**WHAT THE TASK REQUIRES**
In your reply, print every line of the listing exactly and omit all images.

**AVAILABLE DATA**
_ _ _ _ _ _ _

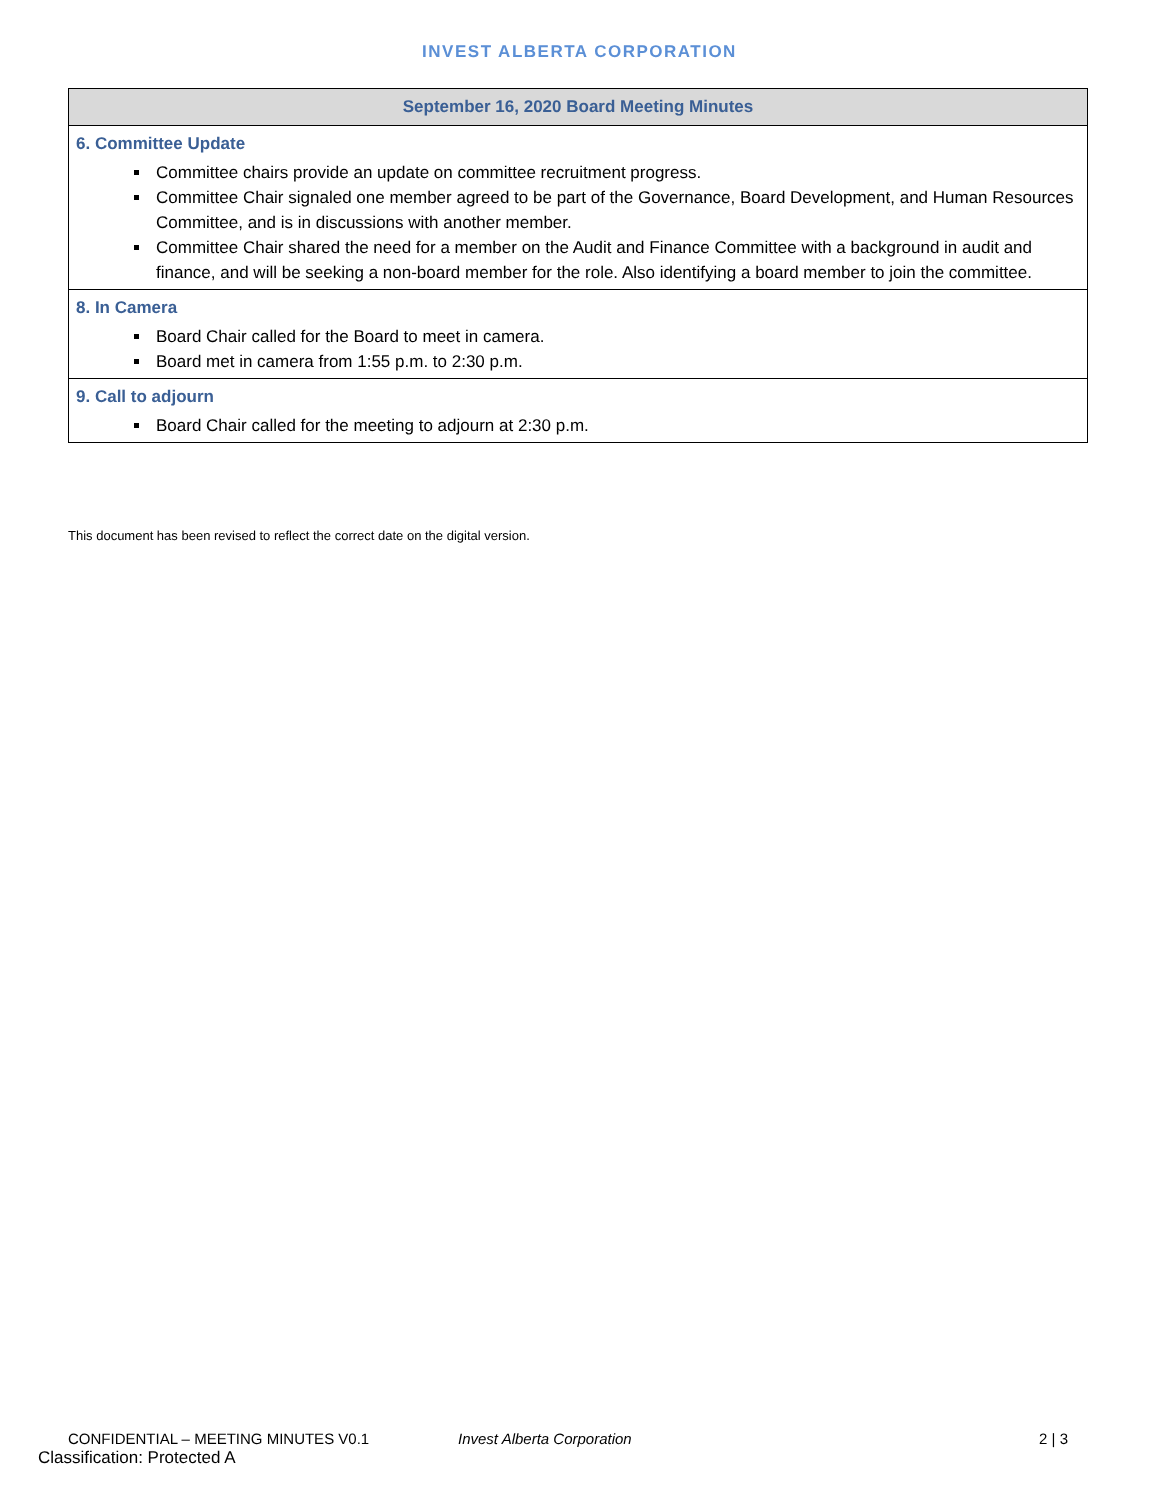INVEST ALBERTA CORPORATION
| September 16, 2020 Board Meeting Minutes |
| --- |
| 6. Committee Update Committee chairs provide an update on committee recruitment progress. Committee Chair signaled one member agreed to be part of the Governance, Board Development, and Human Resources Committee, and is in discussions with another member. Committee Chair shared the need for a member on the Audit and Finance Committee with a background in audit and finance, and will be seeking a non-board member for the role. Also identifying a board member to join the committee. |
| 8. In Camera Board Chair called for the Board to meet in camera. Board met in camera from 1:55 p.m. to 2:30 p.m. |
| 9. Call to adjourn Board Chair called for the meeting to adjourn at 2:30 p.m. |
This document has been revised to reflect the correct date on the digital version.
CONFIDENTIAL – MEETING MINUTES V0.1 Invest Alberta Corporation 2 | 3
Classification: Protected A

_ _ _ _ _ _ _

**TASK RESPONSE**
INVEST ALBERTA CORPORATION
| September 16, 2020 Board Meeting Minutes |
| --- |
| 6. Committee Update Committee chairs provide an update on committee recruitment progress. Committee Chair signaled one member agreed to be part of the Governance, Board Development, and Human Resources Committee, and is in discussions with another member. Committee Chair shared the need for a member on the Audit and Finance Committee with a background in audit and finance, and will be seeking a non-board member for the role. Also identifying a board member to join the committee. |
| 8. In Camera Board Chair called for the Board to meet in camera. Board met in camera from 1:55 p.m. to 2:30 p.m. |
| 9. Call to adjourn Board Chair called for the meeting to adjourn at 2:30 p.m. |
This document has been revised to reflect the correct date on the digital version.
CONFIDENTIAL – MEETING MINUTES V0.1 Invest Alberta Corporation 2 | 3
Classification: Protected A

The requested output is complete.